Monday, June 30, 2008

Samurai Caesar




The past summers we have watched Kentucky Shakespeare Festival "Free Will" free Shakespeare plays in Old Louisville's own Central Park, in an amphitheater near where I also helped out with a Brown School PTSA walkathon. Hours before I was arrive and two days before Vincent was to return, Stephanie went for a pre-play picnic with our friend Sarah and a friend of hers. The picnic went well, but rain intervened and the play got rained out (but not before Stephanie got to talk with a creative writing prof at Western KY - where Vincent wants to go, but where we did not get to talk with people in the department he was most interested in - although unfortunately the busload of people had to go back to Bowling Green, KY having seen no play).

Friday night Sarah called back and asked us if (the now two of us) would like to see just the play (since the weather was OK). Stephanie and I missed the start but made it for most of a Japanese-themed version of "Julius Caesar." Stephanie has taught this play, and she and Vincent had watched an old black and white version of it as she prepared to teach. My high school Latin club each year on the Ides of March (March 15) had - in togas - killed Caesar in the cafeteria, then had someone playing Marc Antony read the "Friends, Romans, countrymen" speech from the top of the stairs (usually, Archie territory). Plus junior year our certamen team - including me - stumbled on the famous Latin line, "Et tu, Brute." (In Latin 2, we also read Caesar’s commentaries of the battles armies under his command fought in what is now France. And, of course, to study for certamen I learned that other famous Caesar quote: “Alea jacta est” – The die is cast – which is what Caesar said when he and his armies unlawfully crossed the Rubicon River, heading back to Rome and the greeting that awaited him in “Julius Caesar.) In addition, the first time I ever saw a Shakespearean play was a brilliant Japanese black-and-white version of “Macbeth,” on Saturday afternoon on TV in Tokyo – around the same time my sixth grade class started reading “Macbeth.” I was quickly sold.

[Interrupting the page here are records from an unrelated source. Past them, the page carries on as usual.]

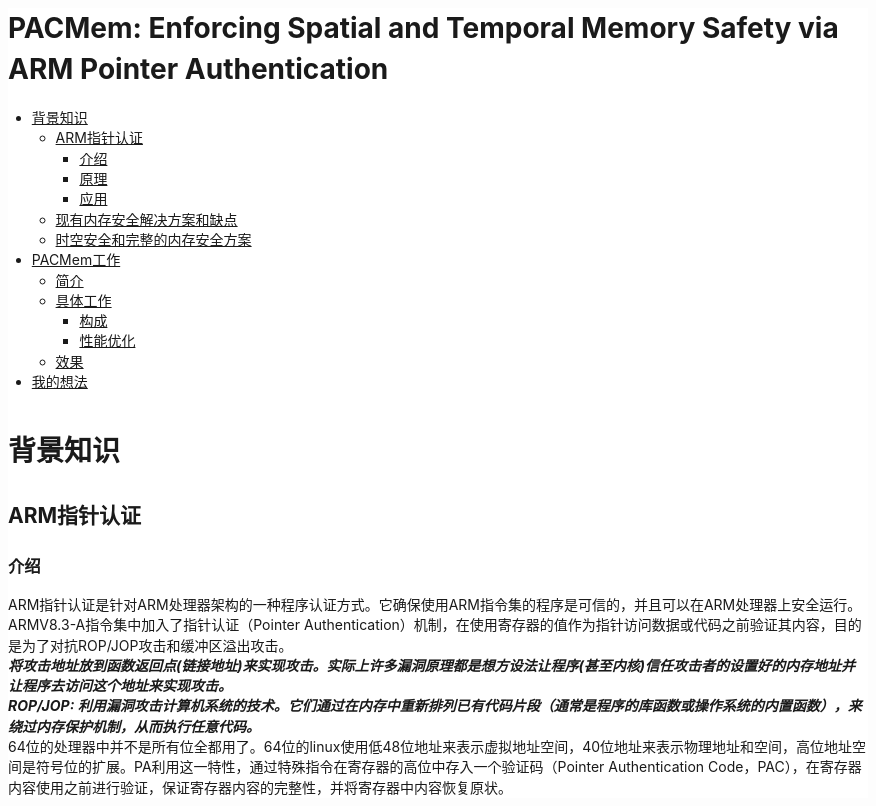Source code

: # PACMem: Enforcing Spatial and Temporal Memory Safety via ARM Pointer Authentication
- [背景知识](#背景知识)
    - [ARM指针认证](#arm指针认证)
        - [介绍](#介绍)
        - [原理](#原理)
        - [应用](#应用)
    - [现有内存安全解决方案和缺点](#现有内存安全解决方案和缺点)
    - [时空安全和完整的内存安全方案](#时空安全和完整的内存安全方案)
- [PACMem工作](#PACMem工作)
    - [简介](#简介)
    - [具体工作](#具体工作)
        - [构成](#构成)
        - [性能优化](#性能优化)
    - [效果](#效果)
- [我的想法](#我的思考)


# 背景知识
## ARM指针认证
### 介绍
ARM指针认证是针对ARM处理器架构的一种程序认证方式。它确保使用ARM指令集的程序是可信的，并且可以在ARM处理器上安全运行。ARMV8.3-A指令集中加入了指针认证（Pointer Authentication）机制，在使用寄存器的值作为指针访问数据或代码之前验证其内容，目的是为了对抗ROP/JOP攻击和缓冲区溢出攻击。  
**_将攻击地址放到函数返回点(链接地址)来实现攻击。实际上许多漏洞原理都是想方设法让程序(甚至内核)信任攻击者的设置好的内存地址并让程序去访问这个地址来实现攻击。_**  
**_ROP/JOP: 利用漏洞攻击计算机系统的技术。它们通过在内存中重新排列已有代码片段（通常是程序的库函数或操作系统的内置函数），来绕过内存保护机制，从而执行任意代码。_**  
64位的处理器中并不是所有位全都用了。64位的linux使用低48位地址来表示虚拟地址空间，40位地址来表示物理地址和空间，高位地址空间是符号位的扩展。PA利用这一特性，通过特殊指令在寄存器的高位中存入一个验证码（Pointer Authentication Code，PAC），在寄存器内容使用之前进行验证，保证寄存器内容的完整性，并将寄存器中内容恢复原状。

Kentucky Shakespeare Festival productions typically only involve about eight or nine actors, and so some people play more than one role. But the actors are professionals, coming from theater schools and faraway cities. The sets are not lavish, like a Broadway production, but the beautiful outdoor setting – in the amphitheater half a block from St. James Court, site of the St. James Court Art Show, is beautiful. The Japanese outfits and swords and – as the night set in and the ghost appeared – a little Japanese-ish ghoulish, not unlike that movie in Tokyo. The combination of a good, relatively quick Shakespeare play with the Japanese motif may draw us to come back with Vincent later in the summer. Good play. Great production – even worth going a second time for Stephanie and Sarah.